MEMO
Etika komunikasi dunia siber dan nyata sebenarnya tak jauh beda. Pakar teknologi informasi Richardus Eko Indrajit berpendapat bahwa etika berkomunikasi di dunia digital, terutama melalui media sosial, pada prinsipnya tidak jauh berbeda dengan dunia nyata.
Menurut dia, masyarakat dan generasi muda kerap menganggap bahwa diri mereka dapat memiliki identitas yang berbeda
dengan dunia nyata ketika masuk di dalam dunia siber. Masyarakat juga kerap melupakan bahwa lawan bicara yang dihadapi di media sosial juga sama-sama manusia.
“Kenapa? Karena kita bukan berkomunikasi dengan mesin, kita berkomunikasi dengan manusia melalui perantara mesin melalui fasilitas mesin, tapi tetap yang kita bicarakan (ajak bicara) itu adalah manusia,” kata Eko yang juga merupakan Ketua Pengurus Besar PGRI sekaligus Rektor Universitas Pradita dalam seminar yang diikuti secara daring di Jakarta, Jumat.

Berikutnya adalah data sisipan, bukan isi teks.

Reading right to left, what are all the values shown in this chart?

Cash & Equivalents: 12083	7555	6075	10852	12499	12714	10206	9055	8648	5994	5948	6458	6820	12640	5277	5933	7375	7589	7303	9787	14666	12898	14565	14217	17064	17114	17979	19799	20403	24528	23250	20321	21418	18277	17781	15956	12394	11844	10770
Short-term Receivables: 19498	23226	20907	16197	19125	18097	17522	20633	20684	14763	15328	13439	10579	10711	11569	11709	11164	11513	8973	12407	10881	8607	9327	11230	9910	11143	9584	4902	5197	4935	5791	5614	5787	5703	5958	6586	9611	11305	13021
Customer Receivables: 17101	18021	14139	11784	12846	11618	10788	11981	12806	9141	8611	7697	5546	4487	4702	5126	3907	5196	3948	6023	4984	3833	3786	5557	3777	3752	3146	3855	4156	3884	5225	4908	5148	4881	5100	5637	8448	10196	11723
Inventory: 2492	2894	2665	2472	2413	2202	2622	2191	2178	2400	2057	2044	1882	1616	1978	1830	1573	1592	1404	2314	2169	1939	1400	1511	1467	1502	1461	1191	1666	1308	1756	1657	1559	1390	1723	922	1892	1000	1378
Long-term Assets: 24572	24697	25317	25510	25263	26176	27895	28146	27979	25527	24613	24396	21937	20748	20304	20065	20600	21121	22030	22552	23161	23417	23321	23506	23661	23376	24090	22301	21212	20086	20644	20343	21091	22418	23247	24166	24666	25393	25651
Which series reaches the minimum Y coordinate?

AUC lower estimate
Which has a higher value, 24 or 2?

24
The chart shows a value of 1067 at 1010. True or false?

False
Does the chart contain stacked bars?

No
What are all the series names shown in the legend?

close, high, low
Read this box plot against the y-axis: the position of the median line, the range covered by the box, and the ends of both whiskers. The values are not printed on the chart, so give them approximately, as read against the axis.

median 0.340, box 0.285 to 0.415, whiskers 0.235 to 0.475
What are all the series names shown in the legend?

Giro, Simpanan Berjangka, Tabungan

Eko mengatakan, meski memiliki prinsip serupa, akan tetapi dua dunia tersebut memunculkan masalah dan tantangan tersendiri yaitu berupa umpan balik atau feedback yang berbeda.
Dalam dunia nyata, umpan balik dapat diberikan secara langsung di hadapan lawan bicara. Sebaliknya, dalam dunia siber, komunikator sama-sama tidak berhadapan secara langsung sehingga umpan balik yang diberikan bisa jadi menimbulkan kesalahpahaman atau ketidakpekaan.
Eko menyebutkan setidaknya terdapat delapan prinsip etika komunikasi digital yang telah menjadi standar yang digunakan di mana-mana antara lain sikap menghormati, bertanggung jawab, menetapkan aturan atau batasan suatu diskursus, menetapkan kejelasan pembahasan, mengedepankan transparansi, gunakan nada yang sopan, dan menghargai privasi.